Disfraces cotidianos - Escribe Max Musimessi

 

 

 

El delantal blanco de un médico. El overol de un mecánico. El pintorcito de un infante. El traje de empanada de un joven adulto. La sonrisa de un depresivo. La amabilidad de un psicópata. Construcciones diarias de un personaje que no somos.

La transparencia se opaca ante la inconveniencia de manifestar el verdadero ser. Cada cual tiene su propio muro construido. En algunos casos será pequeño como el pilar del frente de una casa, otros más grandes que la Gran Muralla China. En medio, un sinfín de modelos.

¿Quién se dejaría realizar una cirugía por alguien que hace chistes de culos? ¿Qué docente sería tomado en serio si manifiesta su predilección por las drogas y el alcohol? ¿Qué éxito puede tener alguien que demuestra su abismal inseguridad con cada paso que da?

Todes somos guionistas en potencia.
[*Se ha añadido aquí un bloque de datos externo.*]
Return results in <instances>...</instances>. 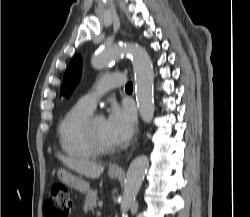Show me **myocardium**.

Mentimos ni bien ponemos un pie fuera del hogar. O peor, fuera de nuestra mente. No necesariamente con malas intenciones, a veces sólo como autodefensa. Revelar la verdadera autopercepción puede ser tan pudoroso como salir a la calle sin ropas, aunque siempre hay exhibicionistas, gente degenerada que dice todo lo que piensa.

Digo esto y me veo a los doce años con una remera de Kiss sin saber quién era Paul Stanley. Abro Instagram y veo fotos que desbordan felicidad de quien me llamó llorando hace cinco minutos. Estoy en una cena familiar y veo a mi cuñado haciendo de gran anfitrión. “¿Necesita algo más? ¿Está cómoda?” le pregunta a mi madre y recuerdo cuando encolerizado una vez le escupió un epíteto irreproducible seguido de “Estoy podrido de vos y tu familia de mierda”. Veo las marcas en la piel de mi hermana y recuerdo cómo tuve que separar de un cachetazo los dientes de su pareja de su brazo. Me veo a mí mismo sentado acá, disfrazado de alguien que ignora todo eso.

Y porque estoy harto de todo esto ya no salgo, ni a la calle ni de mi cabeza. Porque sufro la ciclotimia de no soportar más los disfraces, propios y ajenos, pero tampoco me gustaría que todes estemos todo el tiempo desnudes.

Pero como siempre me ando contradiciendo, ahora me disfracé de escritor, y a esta confesión berreta la disfracé de reflexión elocuente. El mundo es un corso perpetuo.